S.—I have presented these considerations, that you might carefully traverse the whole question and count all the costs. I dare not say a word against your decision. I see that it is final, and that you can make no other. To me, it is sacred. While we have been talking, I, too, have made my decision. It is this: where you go, I will go; what you do, I will to my utmost help you in doing. We have always thought and wept and prayed together over this horrible wrong, and now we will go and work together. There will be a deal to be done in private also; that I can help you about, and thus you will have the more strength to give to the meetings.

So Miss Grimké wrote at once to the committee, accepting their invitation, thanking them for the salary offered, but declining to receive any; informing them that her sister would accompany her, and that they should both go exclusively at their own expense.
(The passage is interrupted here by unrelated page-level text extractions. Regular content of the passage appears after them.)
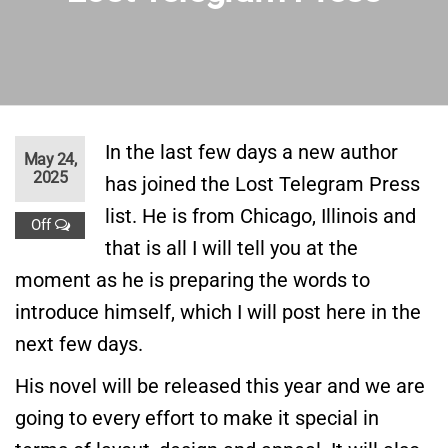
In the last few days a new author
May 24,
2025
has joined the Lost Telegram Press
list. He is from Chicago, Illinois and
Off
that is all I will tell you at the
moment as he is preparing the words to
introduce himself, which I will post here in the
next few days.
His novel will be released this year and we are
going to every effort to make it special in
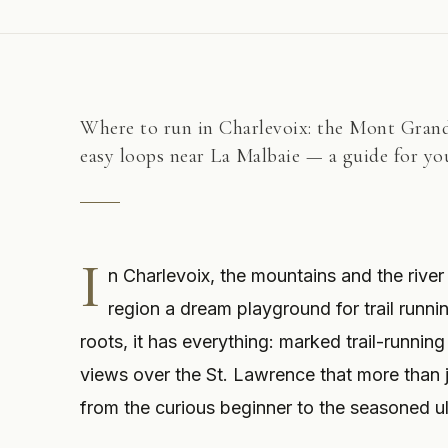
Where to run in Charlevoix: the Mont Grand-
easy loops near La Malbaie — a guide for you
I
n Charlevoix, the mountains and the river
region a dream playground for trail runni
roots, it has everything: marked trail-running
views over the St. Lawrence that more than ju
from the curious beginner to the seasoned ul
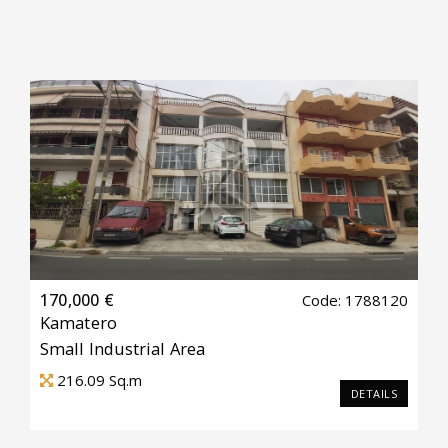
170,000 €
Code: 1788120
Kamatero
Small Industrial Area
216.09
Sq.m
DETAILS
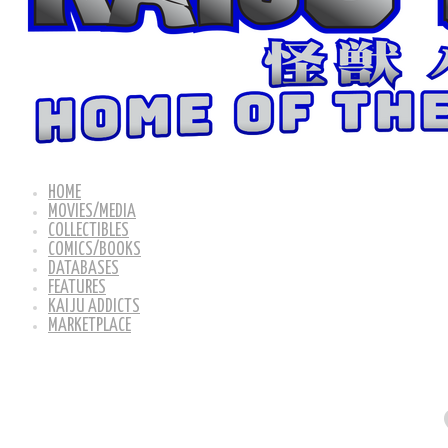
HOME
MOVIES/MEDIA
COLLECTIBLES
COMICS/BOOKS
DATABASES
FEATURES
KAIJU ADDICTS
MARKETPLACE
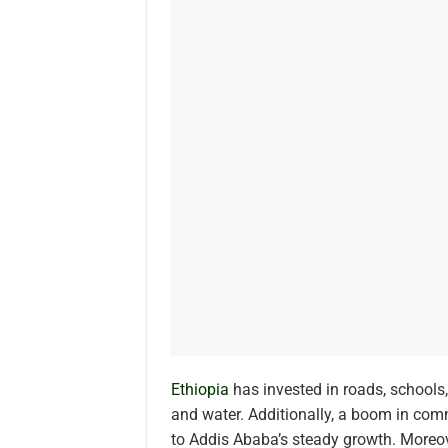
Ethiopia
has invested in roads, schools
and water. Additionally, a boom in com
to Addis Ababa’s steady growth. Moreove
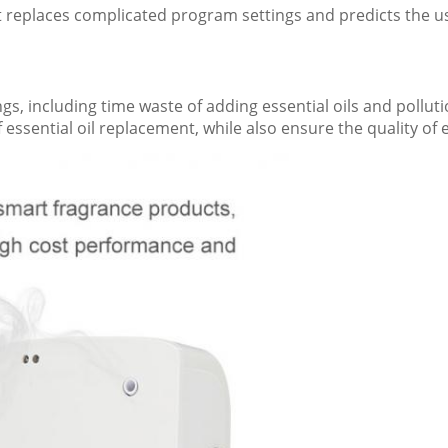
It replaces complicated program settings and predicts the use
, including time waste of adding essential oils and polluti
f essential oil replacement, while also ensure the quality of e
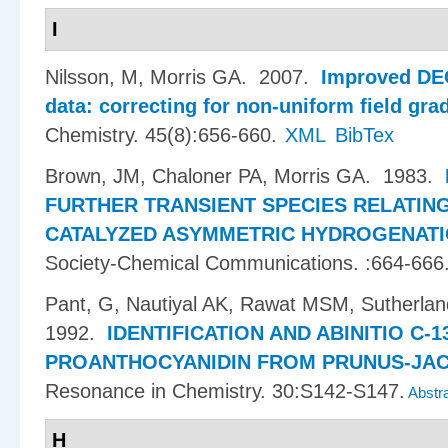
I
Nilsson, M, Morris GA
. 2007.
Improved DE
data: correcting for non-uniform field gra
Chemistry. 45(8):656-660.
XML
BibTex
Brown, JM, Chaloner PA, Morris GA
. 1983.
FURTHER TRANSIENT SPECIES RELATIN
CATALYZED ASYMMETRIC HYDROGENAT
Society-Chemical Communications. :664-666
Pant, G, Nautiyal AK, Rawat MSM, Sutherlan
1992.
IDENTIFICATION AND ABINITIO C-
PROANTHOCYANIDIN FROM PRUNUS-JA
Resonance in Chemistry. 30:S142-S147.
Abstr
H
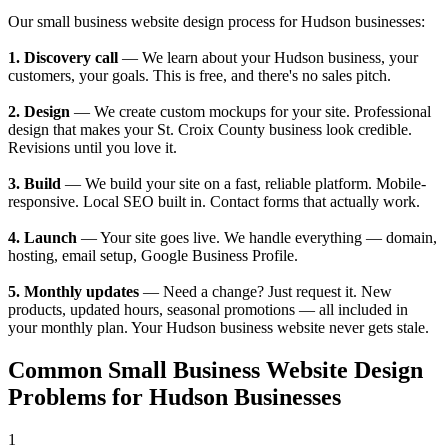
Our small business website design process for Hudson businesses:
1. Discovery call
— We learn about your Hudson business, your
customers, your goals. This is free, and there's no sales pitch.
2. Design
— We create custom mockups for your site. Professional
design that makes your St. Croix County business look credible.
Revisions until you love it.
3. Build
— We build your site on a fast, reliable platform. Mobile-
responsive. Local SEO built in. Contact forms that actually work.
4. Launch
— Your site goes live. We handle everything — domain,
hosting, email setup, Google Business Profile.
5. Monthly updates
— Need a change? Just request it. New
products, updated hours, seasonal promotions — all included in
your monthly plan. Your Hudson business website never gets stale.
Common Small Business Website Design
Problems for Hudson Businesses
1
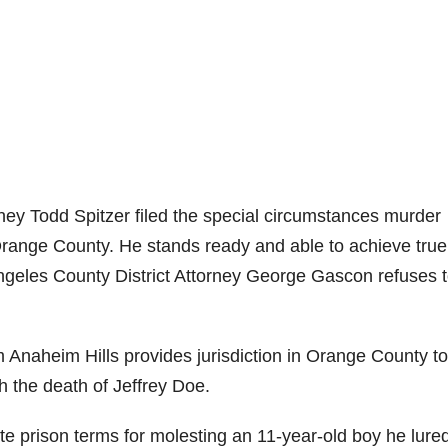
rney Todd Spitzer filed the special circumstances murder
 Orange County. He stands ready and able to achieve true
 Angeles County District Attorney George Gascon refuses 
Anaheim Hills provides jurisdiction in Orange County to 
 the death of Jeffrey Doe.
 prison terms for molesting an 11-year-old boy he lured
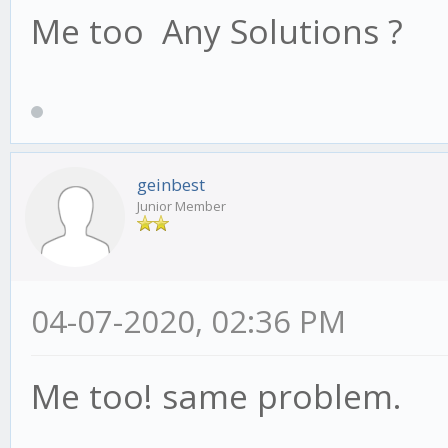
Me too Any Solutions ?
geinbest
Junior Member
04-07-2020, 02:36 PM
Me too! same problem.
In 1864, Mr. and Mrs. Weld removed to Hyde Park, where the sisters spent the rest of their days. No one who met Angelina there would have any suspicion of the great work which she had done: she was interested in her household duties, and the little charities of the neighborhood. Once, during the war, she was persuaded to go out of her daily routine, and to attend a small meeting called for the purpose of assisting the Southern people—freedmen, and those who had formerly held them in slavery. Very simply and modestly, but very clearly and impressively, she spoke of the condition of things at the South, of her friends there, and how we could best help them—all in the most loving and tender spirit, as if she had only grateful memories of what they had been, and as if no thought of herself mingled with the thought of them. The simplicity, directness, and practical good sense of her speech then, its kindliness toward those who had done her the greatest wrong, and the entire absence of self-consciousness, made those who heard her feel that a woman might speak in public without violating any of the proprieties or prejudices of social traditions and customs. There was a refinement and dignity about her, an atmosphere of gentleness and sweetness and strength, which won their way to the heart. To those who knew her history, there was something very affecting, sublime, in her absolute self-forgetfulness. As one who knew her most intimately said, "She seems to have been born in that mood of mind which made vanity or display impossible. She was the only person I have ever known who was absolutely free from all ambition."